All we know is one decision at a time.
All we have is a relationship with our intuition to help us in each moment of life, make the next step that we believe will bring us closer where we want to be: peace, happiness, success, love; whatever that end goal is for you.
We're all so focused on the pain we have, the troubles we entertain, the stress we hold onto, that we so often forget about the peaks we've climbed, the traumas we've overcome, and most importantly, the healing tools and resources we've picked up along the way!
November is a reflective month for me, and this year has been one to reflect on.
Many of you have been confused and unsure what's been happening since August, so I'll be sure to back-post some stories with explanations, pictures included, of some of the happenings of my life that led up to me and Anna making the decision to convert my car and move to the road for a year.

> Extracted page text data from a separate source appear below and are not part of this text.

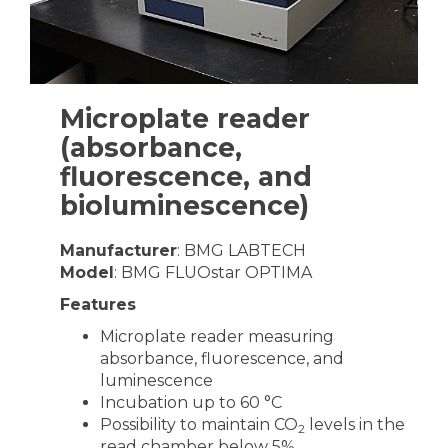
Microplate reader
(absorbance,
fluorescence, and
bioluminescence)
Manufacturer
: BMG LABTECH
Model
: BMG FLUOstar OPTIMA
Features
Microplate reader measuring
absorbance, fluorescence, and
luminescence
Incubation up to 60 °C
Possibility to maintain CO
levels in the
2
read chamber below 5%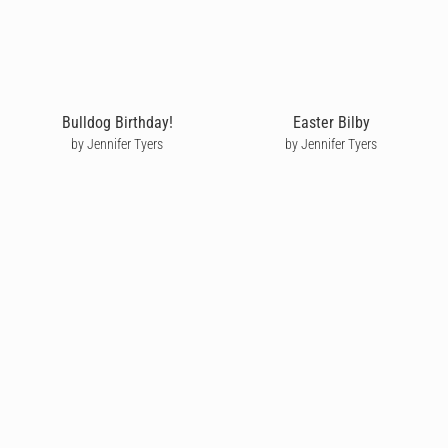
Bulldog Birthday!
Easter Bilby
by Jennifer Tyers
by Jennifer Tyers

It was an excruciating decision. I've never been in such a stable and solid place in my life, but maybe that's the point for me to recognize and honor. I've built my entire career on the east coast and raised my dogs out here, all my tattoos got done out here, all my coming out was supported out here, all of my clients have become family out here, and all of my best healing and adult growth has been out here. This place has supported and held me in so many ways, as equally as it has crushed me, broken my heart, and put me in serious violence, more than once.
This wild county of Fairfield has been my home since I was 23. Dang, that feels like a lifetime ago. In fact, a life cycle it was. So much can change in seven+ years. There is something that is asking me to have faith in the next part of my steps, and I've been practicing having more faith in the unknown guidance I feel that feels loving and good - that was also a factor of our decision this past Summer. Honoring when the sense of completion in a space is ready to be had. And that completion is calling, as much as it pains me.
I never thought I'd live here for as long as I've had. It's been such a beautiful chapter of my life and continues to make me smile everyday, for the people and places I've met here are unlike any other. I have always been someone to follow the call of the wind, and now it is calling. And I must answer.